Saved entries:
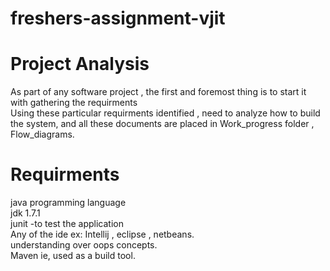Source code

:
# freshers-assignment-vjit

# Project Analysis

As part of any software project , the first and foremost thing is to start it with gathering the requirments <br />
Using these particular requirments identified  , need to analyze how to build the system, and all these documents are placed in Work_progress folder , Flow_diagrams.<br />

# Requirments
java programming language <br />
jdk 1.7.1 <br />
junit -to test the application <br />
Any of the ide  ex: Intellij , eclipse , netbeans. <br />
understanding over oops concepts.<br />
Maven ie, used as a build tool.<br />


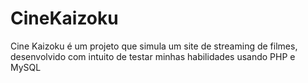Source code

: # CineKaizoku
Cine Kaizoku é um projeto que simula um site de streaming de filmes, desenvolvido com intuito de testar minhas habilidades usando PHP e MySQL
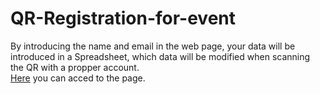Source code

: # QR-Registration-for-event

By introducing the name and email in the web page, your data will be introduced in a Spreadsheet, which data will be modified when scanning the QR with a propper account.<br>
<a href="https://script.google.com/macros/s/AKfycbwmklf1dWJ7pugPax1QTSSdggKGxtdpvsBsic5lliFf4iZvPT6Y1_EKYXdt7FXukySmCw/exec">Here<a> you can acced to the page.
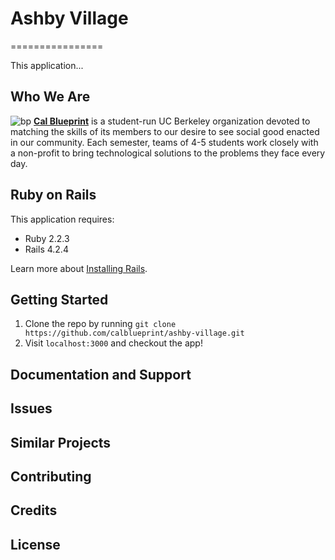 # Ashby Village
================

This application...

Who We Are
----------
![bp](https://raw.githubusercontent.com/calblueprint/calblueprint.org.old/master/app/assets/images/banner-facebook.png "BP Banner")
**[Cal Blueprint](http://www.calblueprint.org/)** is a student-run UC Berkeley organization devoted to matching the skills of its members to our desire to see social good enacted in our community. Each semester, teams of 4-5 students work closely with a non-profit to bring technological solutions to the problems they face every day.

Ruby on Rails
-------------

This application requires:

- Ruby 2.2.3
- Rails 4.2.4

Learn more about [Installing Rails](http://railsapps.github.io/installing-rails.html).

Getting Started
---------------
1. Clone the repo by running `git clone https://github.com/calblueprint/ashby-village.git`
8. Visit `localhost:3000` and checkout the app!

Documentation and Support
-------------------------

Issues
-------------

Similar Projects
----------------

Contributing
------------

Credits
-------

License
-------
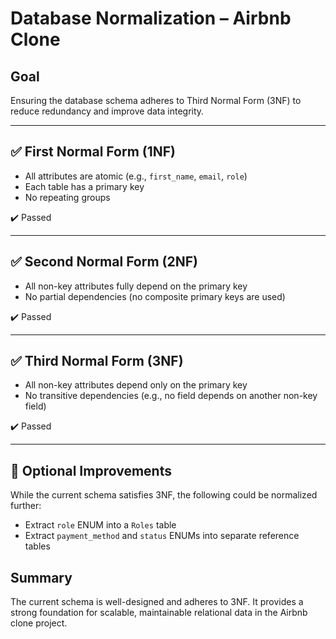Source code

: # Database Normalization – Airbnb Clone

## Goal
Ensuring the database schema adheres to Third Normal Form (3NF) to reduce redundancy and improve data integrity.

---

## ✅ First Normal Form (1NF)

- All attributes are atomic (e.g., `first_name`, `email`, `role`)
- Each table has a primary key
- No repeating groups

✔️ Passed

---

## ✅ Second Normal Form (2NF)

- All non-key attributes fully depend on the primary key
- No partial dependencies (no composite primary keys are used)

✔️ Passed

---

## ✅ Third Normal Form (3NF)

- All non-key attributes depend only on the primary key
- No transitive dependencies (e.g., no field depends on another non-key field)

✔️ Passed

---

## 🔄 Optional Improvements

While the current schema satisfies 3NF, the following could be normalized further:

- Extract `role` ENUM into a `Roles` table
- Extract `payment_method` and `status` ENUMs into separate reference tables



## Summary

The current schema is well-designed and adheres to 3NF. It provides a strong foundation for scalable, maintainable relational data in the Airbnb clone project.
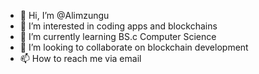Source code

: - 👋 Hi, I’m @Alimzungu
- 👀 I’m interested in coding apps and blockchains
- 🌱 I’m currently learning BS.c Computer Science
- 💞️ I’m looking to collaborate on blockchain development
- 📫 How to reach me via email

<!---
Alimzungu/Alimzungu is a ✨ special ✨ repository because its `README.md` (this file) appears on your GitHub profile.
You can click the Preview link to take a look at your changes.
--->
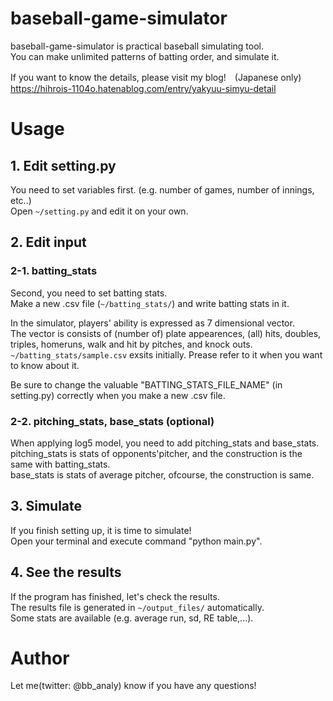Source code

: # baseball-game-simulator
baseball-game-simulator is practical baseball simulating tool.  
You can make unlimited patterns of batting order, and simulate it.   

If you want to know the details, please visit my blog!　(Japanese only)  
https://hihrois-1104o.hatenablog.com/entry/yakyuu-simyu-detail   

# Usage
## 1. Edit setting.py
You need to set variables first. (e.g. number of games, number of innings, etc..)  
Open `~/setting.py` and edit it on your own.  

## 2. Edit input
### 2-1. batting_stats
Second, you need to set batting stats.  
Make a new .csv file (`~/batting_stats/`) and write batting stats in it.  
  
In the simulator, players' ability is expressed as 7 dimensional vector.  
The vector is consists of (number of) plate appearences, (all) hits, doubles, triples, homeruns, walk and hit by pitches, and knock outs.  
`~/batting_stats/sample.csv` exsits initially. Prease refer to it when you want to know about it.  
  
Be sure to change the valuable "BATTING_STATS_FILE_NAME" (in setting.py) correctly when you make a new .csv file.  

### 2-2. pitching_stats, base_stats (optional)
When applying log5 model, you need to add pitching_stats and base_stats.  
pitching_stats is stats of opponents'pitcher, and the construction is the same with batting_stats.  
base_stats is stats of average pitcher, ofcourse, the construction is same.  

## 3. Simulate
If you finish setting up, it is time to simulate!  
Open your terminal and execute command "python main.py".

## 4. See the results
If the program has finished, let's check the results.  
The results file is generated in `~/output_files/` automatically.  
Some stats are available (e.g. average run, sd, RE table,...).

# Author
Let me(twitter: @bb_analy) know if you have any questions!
--
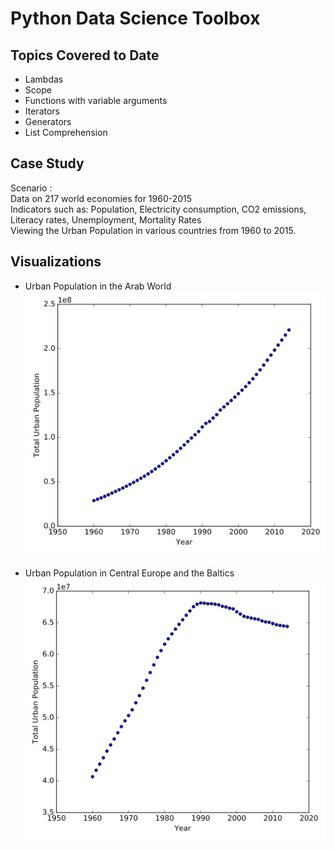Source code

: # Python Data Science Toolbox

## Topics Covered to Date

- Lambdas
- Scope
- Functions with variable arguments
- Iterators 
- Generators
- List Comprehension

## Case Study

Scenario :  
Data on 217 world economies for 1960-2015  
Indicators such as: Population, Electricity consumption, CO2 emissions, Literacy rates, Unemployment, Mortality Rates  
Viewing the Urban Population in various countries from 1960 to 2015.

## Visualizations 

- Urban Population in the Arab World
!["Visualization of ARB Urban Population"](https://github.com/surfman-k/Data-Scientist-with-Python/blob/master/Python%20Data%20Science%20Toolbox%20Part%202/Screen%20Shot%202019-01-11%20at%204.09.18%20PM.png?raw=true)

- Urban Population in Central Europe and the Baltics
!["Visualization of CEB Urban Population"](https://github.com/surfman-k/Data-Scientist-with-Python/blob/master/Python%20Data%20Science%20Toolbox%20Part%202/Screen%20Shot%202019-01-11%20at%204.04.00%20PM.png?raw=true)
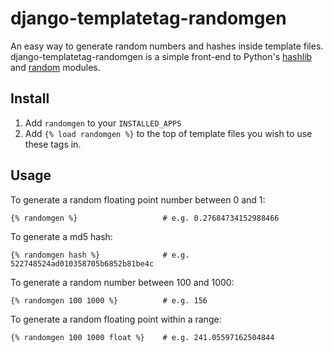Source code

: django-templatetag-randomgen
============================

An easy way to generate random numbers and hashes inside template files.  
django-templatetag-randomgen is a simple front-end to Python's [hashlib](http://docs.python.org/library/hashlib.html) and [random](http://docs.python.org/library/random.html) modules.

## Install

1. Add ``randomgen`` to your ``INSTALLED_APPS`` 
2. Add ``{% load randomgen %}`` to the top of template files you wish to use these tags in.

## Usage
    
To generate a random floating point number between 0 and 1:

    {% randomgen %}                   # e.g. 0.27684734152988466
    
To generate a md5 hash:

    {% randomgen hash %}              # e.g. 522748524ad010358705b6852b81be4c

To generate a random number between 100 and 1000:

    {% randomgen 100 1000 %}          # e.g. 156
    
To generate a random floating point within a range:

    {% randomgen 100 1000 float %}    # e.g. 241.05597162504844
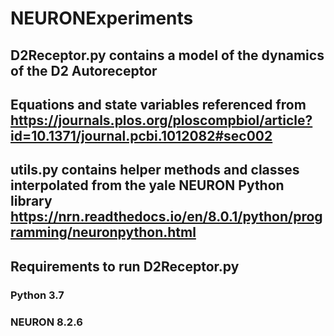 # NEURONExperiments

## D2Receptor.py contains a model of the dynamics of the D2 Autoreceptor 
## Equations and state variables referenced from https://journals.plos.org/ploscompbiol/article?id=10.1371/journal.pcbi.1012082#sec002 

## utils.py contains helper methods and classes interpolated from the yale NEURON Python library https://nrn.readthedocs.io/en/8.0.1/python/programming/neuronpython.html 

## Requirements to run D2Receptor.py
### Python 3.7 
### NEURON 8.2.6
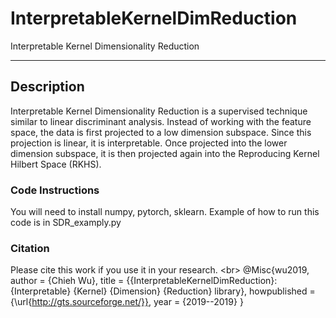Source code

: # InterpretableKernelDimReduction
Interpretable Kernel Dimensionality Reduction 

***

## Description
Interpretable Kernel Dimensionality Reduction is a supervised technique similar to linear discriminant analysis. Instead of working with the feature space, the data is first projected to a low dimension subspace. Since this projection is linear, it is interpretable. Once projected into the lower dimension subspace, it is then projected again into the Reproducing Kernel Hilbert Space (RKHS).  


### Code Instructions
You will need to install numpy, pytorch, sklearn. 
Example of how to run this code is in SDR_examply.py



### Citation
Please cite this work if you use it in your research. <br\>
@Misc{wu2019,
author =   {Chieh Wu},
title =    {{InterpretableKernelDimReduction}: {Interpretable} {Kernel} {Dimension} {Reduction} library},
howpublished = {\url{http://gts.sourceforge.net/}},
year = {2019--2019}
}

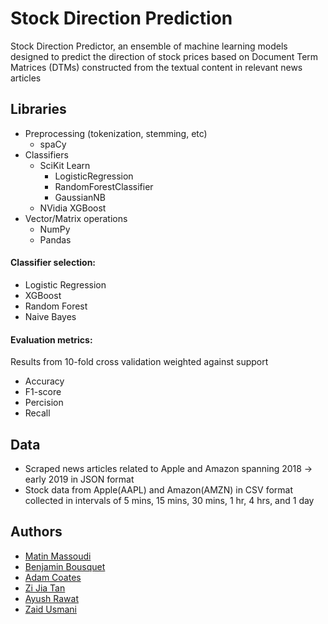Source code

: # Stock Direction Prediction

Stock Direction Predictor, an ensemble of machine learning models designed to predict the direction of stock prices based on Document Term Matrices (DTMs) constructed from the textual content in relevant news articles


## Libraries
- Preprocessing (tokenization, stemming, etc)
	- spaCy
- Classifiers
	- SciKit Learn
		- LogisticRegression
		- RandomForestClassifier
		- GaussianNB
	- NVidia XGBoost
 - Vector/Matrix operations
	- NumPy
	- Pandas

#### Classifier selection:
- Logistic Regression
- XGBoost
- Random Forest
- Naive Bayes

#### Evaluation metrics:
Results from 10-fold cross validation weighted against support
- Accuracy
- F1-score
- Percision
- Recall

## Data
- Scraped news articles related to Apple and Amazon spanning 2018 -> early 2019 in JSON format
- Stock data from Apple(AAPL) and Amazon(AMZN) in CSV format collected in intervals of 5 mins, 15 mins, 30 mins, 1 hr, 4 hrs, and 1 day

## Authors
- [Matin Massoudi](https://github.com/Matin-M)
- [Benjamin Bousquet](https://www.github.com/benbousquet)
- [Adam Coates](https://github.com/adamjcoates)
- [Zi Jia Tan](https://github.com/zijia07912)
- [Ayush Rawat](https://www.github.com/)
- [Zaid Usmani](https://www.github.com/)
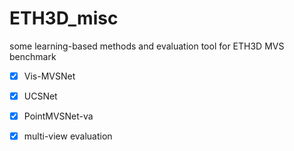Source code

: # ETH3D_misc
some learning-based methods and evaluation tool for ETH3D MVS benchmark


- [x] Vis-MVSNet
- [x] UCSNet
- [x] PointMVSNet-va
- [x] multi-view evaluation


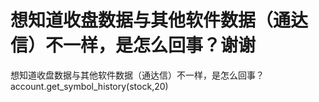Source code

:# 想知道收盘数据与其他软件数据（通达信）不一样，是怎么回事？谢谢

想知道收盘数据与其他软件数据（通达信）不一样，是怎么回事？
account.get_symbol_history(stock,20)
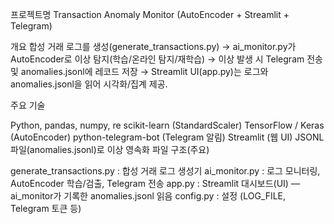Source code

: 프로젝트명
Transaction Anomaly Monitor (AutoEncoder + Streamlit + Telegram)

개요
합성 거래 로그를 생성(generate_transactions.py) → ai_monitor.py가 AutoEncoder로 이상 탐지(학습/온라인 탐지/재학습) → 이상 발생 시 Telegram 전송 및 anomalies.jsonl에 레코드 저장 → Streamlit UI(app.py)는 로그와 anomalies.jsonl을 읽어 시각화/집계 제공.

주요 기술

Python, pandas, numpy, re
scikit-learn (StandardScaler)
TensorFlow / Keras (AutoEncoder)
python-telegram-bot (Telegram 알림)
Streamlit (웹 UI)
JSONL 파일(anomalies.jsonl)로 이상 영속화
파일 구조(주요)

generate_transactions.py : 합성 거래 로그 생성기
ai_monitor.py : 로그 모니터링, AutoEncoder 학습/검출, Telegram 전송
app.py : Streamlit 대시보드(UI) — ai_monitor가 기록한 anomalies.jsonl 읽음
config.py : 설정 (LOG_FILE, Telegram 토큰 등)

• Job item:
Count the lines in the entries above that contain the string "primary", and give only the number.

• Expected output:
4